Well, that’s going to add to people’s health care costs.  Why?
Primatene Mist, an epinephrine inhaler, made by Armstrong Pharmaceutical Inc., contains chlorofluorocarbons, a chemical known to deplete the ozone layer.   After the United States signed an international agreement - The Montreal Protocol on Substances that Deplete the Ozone Layer - to phase-out the compounds, the FDA announced in 2008,  that these inhalers could not be made or sold in 2012.

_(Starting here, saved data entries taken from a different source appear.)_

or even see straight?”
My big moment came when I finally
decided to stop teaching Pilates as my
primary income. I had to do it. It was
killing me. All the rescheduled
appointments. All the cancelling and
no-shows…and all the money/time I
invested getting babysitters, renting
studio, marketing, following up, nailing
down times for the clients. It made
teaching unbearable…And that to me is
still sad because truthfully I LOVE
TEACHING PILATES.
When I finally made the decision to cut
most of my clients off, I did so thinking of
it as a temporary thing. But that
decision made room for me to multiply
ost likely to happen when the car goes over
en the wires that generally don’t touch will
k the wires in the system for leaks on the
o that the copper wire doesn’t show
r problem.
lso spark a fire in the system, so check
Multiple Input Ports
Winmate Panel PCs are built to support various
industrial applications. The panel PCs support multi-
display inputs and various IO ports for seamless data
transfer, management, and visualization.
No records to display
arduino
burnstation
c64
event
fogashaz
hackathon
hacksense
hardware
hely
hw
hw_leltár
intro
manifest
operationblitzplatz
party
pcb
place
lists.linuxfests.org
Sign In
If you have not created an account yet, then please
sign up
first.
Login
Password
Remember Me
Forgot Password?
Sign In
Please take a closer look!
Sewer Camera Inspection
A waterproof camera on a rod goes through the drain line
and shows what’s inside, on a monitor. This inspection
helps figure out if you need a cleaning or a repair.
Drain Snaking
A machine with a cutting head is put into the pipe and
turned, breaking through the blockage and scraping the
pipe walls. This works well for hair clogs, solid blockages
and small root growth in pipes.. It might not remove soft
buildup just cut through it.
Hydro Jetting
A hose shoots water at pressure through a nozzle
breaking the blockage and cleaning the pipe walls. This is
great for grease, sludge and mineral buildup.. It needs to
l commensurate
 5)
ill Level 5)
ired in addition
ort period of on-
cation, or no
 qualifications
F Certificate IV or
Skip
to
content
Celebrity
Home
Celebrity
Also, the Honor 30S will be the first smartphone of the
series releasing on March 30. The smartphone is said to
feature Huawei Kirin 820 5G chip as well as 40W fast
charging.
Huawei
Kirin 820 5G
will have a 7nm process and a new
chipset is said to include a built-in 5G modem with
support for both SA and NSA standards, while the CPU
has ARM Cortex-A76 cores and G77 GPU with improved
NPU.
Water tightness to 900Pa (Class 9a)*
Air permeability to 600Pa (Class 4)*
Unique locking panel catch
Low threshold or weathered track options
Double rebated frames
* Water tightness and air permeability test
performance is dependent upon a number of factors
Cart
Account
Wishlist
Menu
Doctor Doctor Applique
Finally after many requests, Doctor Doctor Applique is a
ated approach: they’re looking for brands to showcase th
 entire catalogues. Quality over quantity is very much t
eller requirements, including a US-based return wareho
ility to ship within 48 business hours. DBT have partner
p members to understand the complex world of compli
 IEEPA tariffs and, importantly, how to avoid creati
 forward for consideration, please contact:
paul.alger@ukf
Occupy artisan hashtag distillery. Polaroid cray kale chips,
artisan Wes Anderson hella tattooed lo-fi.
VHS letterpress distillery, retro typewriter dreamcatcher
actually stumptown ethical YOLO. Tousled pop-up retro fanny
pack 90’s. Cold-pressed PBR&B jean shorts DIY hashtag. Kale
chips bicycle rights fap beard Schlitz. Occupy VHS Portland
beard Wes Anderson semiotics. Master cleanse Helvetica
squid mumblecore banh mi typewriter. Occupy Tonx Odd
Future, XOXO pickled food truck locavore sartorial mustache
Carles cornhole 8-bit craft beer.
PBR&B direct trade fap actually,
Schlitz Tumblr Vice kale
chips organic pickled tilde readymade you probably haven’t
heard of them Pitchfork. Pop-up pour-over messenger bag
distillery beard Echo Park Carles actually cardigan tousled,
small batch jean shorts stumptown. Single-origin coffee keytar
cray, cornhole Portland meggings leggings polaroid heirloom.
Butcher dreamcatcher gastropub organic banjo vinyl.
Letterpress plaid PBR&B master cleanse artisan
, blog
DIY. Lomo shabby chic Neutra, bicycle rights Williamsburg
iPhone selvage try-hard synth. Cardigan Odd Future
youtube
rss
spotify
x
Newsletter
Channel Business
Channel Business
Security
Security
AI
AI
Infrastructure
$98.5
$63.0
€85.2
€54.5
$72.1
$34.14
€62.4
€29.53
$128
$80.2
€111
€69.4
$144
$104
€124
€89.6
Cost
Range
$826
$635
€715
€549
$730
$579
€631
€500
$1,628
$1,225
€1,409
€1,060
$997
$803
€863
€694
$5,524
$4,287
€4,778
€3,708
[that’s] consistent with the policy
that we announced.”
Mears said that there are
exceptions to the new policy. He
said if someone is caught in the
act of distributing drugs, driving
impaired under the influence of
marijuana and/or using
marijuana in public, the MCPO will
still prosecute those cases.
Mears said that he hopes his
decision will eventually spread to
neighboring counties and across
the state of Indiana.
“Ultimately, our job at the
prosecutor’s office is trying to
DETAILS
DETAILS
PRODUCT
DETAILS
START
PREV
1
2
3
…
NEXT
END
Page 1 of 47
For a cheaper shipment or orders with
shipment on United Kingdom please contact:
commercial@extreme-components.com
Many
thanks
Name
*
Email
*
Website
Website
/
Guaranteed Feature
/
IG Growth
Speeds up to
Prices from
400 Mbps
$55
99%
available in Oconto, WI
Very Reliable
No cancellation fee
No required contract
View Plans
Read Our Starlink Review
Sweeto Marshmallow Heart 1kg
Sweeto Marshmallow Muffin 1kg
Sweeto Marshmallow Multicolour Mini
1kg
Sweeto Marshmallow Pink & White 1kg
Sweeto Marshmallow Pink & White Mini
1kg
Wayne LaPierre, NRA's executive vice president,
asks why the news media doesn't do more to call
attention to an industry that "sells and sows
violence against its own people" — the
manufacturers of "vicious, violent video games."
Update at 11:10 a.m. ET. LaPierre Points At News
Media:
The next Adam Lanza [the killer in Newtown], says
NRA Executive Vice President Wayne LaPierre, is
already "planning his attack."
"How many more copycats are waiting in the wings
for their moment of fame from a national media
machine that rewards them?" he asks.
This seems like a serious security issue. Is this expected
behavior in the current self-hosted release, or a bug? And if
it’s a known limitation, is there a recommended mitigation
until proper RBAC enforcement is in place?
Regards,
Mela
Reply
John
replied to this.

Good grief.  Do we really have to take away people’s medicine? The answer, it seems to me, is whether there is an effective alternative that won’t cost asthmatics a lot of extra money.  From what I can tell from the story, there isn’t:
The FDA says a number of manufacturers have already replaced their CFC inhalers with a propellant called hydrofluoroalkane  or HFA, which is more environment-friendly, but there’s currently no HFA version of an epinephrine inhaler available. Epinephrine is a hormone that’s used to treat life-threatening allergic reactions. It opens up the airways in the lungs and allows patients to breathe more easily.

Most of the ozone problem was solved by changing the rules for air conditioners, refrigerators, and the like. Unless there is a similarly priced and equally efficacious alternative, let people keep their medicine.  Their health is far more important than the miniscule threat that this asthma inhaler might pose to the atmosphere.